■ Passage:
#####

Subject: Re: Disk Questions
To: None <kpneal@pobox.com>
From: Frederick Bruckman <fredb@immanent.net>
List: netbsd-help
Date: 01/06/2003 08:23:24
On Mon, 6 Jan 2003 kpneal@pobox.com wrote:

> On Sun, Jan 05, 2003 at 01:07:24PM -0600, Frederick Bruckman wrote:
> > On the question of whether or not softdeps should be still be
> > considered experimental, I was engaged in a discussion in November in
> > news:comp.unix.bsd.netbsd.misc under the subject "[NetBSD 1.6] current
> > status of softdep". You might like to browse Google groups for that.
> > To sum up, it's not experimental, most users do have it enabled, but
> > it can't quite live up to it's guarantee of "never any file system
> > corruption" unless you turn off the drive's write cache, which kills
> > performance on ATA drives (yet the situation with write cache and
> > softdeps isn't particularly worse than with write cache and no
> > softdeps).
>
> Does this mean the problems with the system crashing when too many
> files are removed has been fixed?
>
> Want fun? On a machine with 64 megs of ram running 1.5 remove part
> of a news archive (with, say, 10,000 files or so). The rm -rf runs
> for a while and then BLAMMO it reboots. On the way back up fsck
> fills up lost+found and then complains a lot. It took my 233 MHz
> Alpha around an hour to finish an fsck.

#####

■ Work to complete:
[a] List every header field name that appears at the top of the mailing-list message.
[b] Reproduce the records from their first line through the line holding "road: (497, 81)", including both of those lines.

■ Record list:

#####

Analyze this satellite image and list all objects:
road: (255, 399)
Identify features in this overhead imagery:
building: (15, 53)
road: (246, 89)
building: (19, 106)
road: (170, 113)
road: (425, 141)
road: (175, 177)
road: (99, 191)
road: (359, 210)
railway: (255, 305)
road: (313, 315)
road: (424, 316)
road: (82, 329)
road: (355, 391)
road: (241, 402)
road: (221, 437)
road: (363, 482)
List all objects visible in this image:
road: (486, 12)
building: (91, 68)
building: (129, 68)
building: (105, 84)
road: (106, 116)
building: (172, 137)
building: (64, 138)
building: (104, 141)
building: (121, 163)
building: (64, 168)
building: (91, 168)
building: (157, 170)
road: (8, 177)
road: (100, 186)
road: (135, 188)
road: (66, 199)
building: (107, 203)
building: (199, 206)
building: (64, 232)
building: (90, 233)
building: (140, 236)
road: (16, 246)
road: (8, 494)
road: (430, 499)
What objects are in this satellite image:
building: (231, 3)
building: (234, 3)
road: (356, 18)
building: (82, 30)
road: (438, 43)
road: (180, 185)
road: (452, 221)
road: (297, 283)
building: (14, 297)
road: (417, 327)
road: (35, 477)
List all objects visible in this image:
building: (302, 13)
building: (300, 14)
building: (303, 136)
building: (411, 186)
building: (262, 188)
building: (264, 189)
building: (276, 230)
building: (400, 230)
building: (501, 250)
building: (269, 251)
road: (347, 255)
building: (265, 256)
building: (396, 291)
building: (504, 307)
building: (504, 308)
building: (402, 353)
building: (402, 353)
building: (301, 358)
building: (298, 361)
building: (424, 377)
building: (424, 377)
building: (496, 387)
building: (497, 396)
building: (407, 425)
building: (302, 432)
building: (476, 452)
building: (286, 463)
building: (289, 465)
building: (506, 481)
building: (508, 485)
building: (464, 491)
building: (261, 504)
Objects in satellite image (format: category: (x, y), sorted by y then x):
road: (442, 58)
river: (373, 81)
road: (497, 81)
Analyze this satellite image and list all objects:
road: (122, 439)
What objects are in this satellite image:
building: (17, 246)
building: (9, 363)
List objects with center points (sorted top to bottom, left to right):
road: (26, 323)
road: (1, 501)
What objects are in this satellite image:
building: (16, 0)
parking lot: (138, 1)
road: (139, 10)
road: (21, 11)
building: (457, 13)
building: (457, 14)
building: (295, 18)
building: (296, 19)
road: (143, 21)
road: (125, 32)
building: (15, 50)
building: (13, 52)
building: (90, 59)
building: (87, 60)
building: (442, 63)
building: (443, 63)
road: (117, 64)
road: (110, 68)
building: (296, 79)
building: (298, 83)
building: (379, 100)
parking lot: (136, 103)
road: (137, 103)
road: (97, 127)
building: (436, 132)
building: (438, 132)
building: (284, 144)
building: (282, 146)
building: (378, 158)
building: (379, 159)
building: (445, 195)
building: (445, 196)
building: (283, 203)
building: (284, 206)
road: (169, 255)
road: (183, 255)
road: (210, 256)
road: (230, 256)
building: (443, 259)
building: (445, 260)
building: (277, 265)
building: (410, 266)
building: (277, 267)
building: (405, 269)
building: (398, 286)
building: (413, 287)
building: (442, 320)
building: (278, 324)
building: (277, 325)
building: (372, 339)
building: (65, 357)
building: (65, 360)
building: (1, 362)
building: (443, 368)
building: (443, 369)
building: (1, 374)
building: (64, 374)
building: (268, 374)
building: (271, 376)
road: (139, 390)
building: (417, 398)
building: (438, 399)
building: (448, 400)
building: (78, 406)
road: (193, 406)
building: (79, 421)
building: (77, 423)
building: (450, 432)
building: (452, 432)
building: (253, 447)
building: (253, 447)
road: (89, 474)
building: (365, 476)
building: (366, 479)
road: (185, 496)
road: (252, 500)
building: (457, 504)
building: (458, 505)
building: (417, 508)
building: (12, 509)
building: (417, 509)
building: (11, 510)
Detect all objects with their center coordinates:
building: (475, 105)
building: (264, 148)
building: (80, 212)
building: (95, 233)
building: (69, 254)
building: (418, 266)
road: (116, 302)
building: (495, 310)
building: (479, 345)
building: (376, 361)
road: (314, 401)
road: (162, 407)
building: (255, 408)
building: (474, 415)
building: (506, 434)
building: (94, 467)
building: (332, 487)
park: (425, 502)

#####

■ Results of the tasks:
[a] Subject, To, From, List, Date

[b]
Analyze this satellite image and list all objects:
road: (255, 399)
Identify features in this overhead imagery:
building: (15, 53)
road: (246, 89)
building: (19, 106)
road: (170, 113)
road: (425, 141)
road: (175, 177)
road: (99, 191)
road: (359, 210)
railway: (255, 305)
road: (313, 315)
road: (424, 316)
road: (82, 329)
road: (355, 391)
road: (241, 402)
road: (221, 437)
road: (363, 482)
List all objects visible in this image:
road: (486, 12)
building: (91, 68)
building: (129, 68)
building: (105, 84)
road: (106, 116)
building: (172, 137)
building: (64, 138)
building: (104, 141)
building: (121, 163)
building: (64, 168)
building: (91, 168)
building: (157, 170)
road: (8, 177)
road: (100, 186)
road: (135, 188)
road: (66, 199)
building: (107, 203)
building: (199, 206)
building: (64, 232)
building: (90, 233)
building: (140, 236)
road: (16, 246)
road: (8, 494)
road: (430, 499)
What objects are in this satellite image:
building: (231, 3)
building: (234, 3)
road: (356, 18)
building: (82, 30)
road: (438, 43)
road: (180, 185)
road: (452, 221)
road: (297, 283)
building: (14, 297)
road: (417, 327)
road: (35, 477)
List all objects visible in this image:
building: (302, 13)
building: (300, 14)
building: (303, 136)
building: (411, 186)
building: (262, 188)
building: (264, 189)
building: (276, 230)
building: (400, 230)
building: (501, 250)
building: (269, 251)
road: (347, 255)
building: (265, 256)
building: (396, 291)
building: (504, 307)
building: (504, 308)
building: (402, 353)
building: (402, 353)
building: (301, 358)
building: (298, 361)
building: (424, 377)
building: (424, 377)
building: (496, 387)
building: (497, 396)
building: (407, 425)
building: (302, 432)
building: (476, 452)
building: (286, 463)
building: (289, 465)
building: (506, 481)
building: (508, 485)
building: (464, 491)
building: (261, 504)
Objects in satellite image (format: category: (x, y), sorted by y then x):
road: (442, 58)
river: (373, 81)
road: (497, 81)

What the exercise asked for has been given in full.